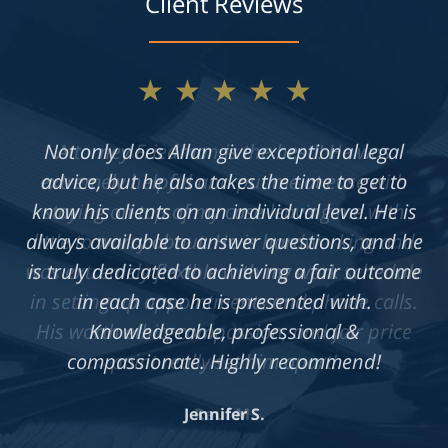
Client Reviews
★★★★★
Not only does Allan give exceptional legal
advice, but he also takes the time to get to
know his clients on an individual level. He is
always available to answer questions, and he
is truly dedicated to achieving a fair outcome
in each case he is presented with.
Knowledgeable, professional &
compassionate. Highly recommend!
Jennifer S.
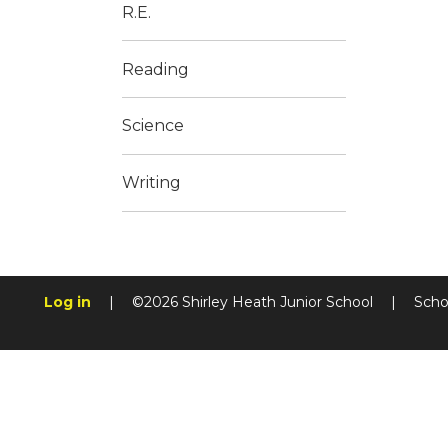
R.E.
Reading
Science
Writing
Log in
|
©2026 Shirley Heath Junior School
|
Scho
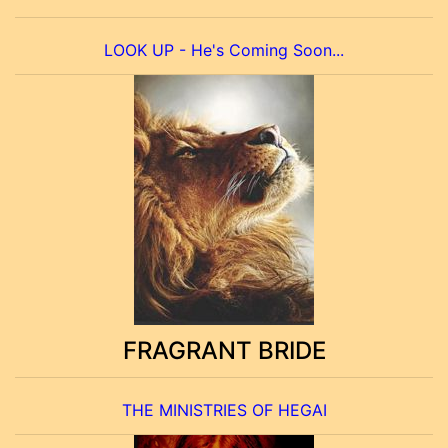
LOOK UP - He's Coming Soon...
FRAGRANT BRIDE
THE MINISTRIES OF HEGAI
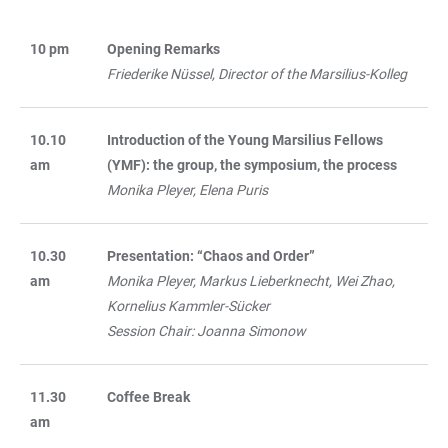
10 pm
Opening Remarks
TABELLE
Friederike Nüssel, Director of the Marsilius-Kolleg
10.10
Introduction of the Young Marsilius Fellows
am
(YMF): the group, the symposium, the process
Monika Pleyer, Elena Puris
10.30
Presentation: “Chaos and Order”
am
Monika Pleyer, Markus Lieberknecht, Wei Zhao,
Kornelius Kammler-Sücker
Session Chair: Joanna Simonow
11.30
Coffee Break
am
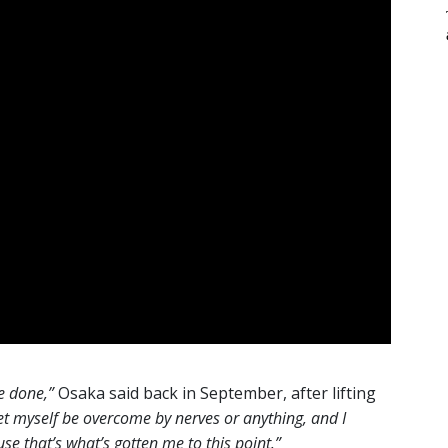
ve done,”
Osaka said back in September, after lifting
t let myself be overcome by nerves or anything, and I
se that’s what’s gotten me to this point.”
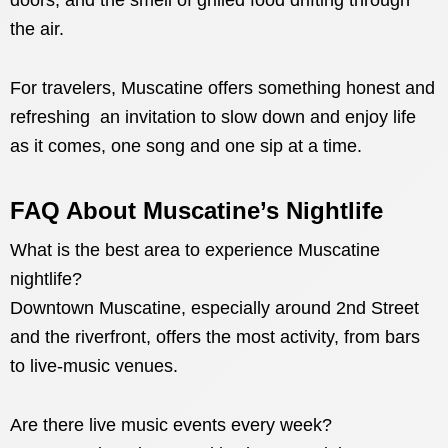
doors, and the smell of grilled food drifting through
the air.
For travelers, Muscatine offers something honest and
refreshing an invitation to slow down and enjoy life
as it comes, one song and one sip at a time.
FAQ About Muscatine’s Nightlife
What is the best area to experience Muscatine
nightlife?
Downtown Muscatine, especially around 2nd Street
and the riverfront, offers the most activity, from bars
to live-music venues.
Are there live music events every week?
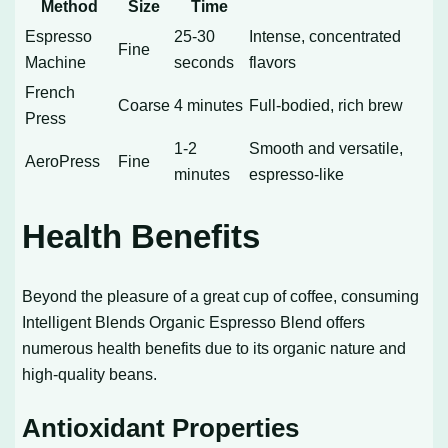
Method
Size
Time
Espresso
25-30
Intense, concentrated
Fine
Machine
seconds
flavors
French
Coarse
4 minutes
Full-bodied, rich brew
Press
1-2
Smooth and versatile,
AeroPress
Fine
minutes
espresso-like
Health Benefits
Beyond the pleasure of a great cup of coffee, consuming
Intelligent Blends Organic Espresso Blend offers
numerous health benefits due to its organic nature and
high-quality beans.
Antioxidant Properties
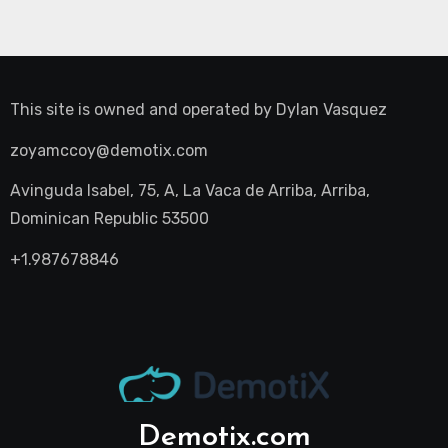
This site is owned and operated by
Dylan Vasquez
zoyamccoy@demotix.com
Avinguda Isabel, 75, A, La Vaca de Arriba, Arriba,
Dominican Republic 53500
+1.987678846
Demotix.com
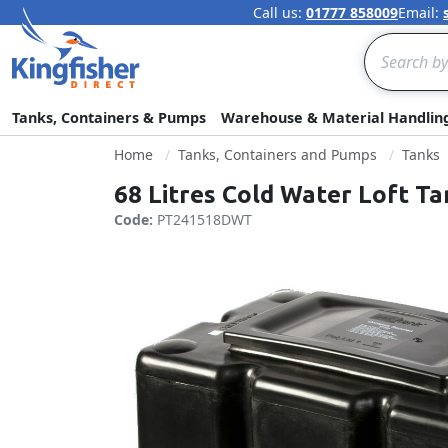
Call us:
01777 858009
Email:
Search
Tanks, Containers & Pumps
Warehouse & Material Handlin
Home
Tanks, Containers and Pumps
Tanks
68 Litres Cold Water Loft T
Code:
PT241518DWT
■ ■ ■ ■
• REQUIRED ACTION
Your answer should be the exact lines above from the one containing "know his clients" through the one containing "espresso-like", with both end lines kept and the pictures removed, please.

• SOLVED PROBLEM
know his clients on an individual level. He is
always available to answer questions, and he
is truly dedicated to achieving a fair outcome
in each case he is presented with.
Knowledgeable, professional &
compassionate. Highly recommend!
Jennifer S.
R.E.
Reading
Science
Writing
Log in
|
©2026 Shirley Heath Junior School
|
Scho
LOOK UP - He's Coming Soon...
FRAGRANT BRIDE
THE MINISTRIES OF HEGAI
10 pm
Opening Remarks
TABELLE
Friederike Nüssel, Director of the Marsilius-Kolleg
10.10
Introduction of the Young Marsilius Fellows
am
(YMF): the group, the symposium, the process
Monika Pleyer, Elena Puris
10.30
Presentation: “Chaos and Order”
am
Monika Pleyer, Markus Lieberknecht, Wei Zhao,
Kornelius Kammler-Sücker
Session Chair: Joanna Simonow
11.30
Coffee Break
am
ve done,”
Osaka said back in September, after lifting
t let myself be overcome by nerves or anything, and I
se that’s what’s gotten me to this point.”
doors, and the smell of grilled food drifting through
the air.
For travelers, Muscatine offers something honest and
refreshing an invitation to slow down and enjoy life
as it comes, one song and one sip at a time.
FAQ About Muscatine’s Nightlife
What is the best area to experience Muscatine
nightlife?
Downtown Muscatine, especially around 2nd Street
and the riverfront, offers the most activity, from bars
to live-music venues.
Are there live music events every week?
Method
Size
Time
Espresso
25-30
Intense, concentrated
Fine
Machine
seconds
flavors
French
Coarse
4 minutes
Full-bodied, rich brew
Press
1-2
Smooth and versatile,
AeroPress
Fine
minutes
espresso-like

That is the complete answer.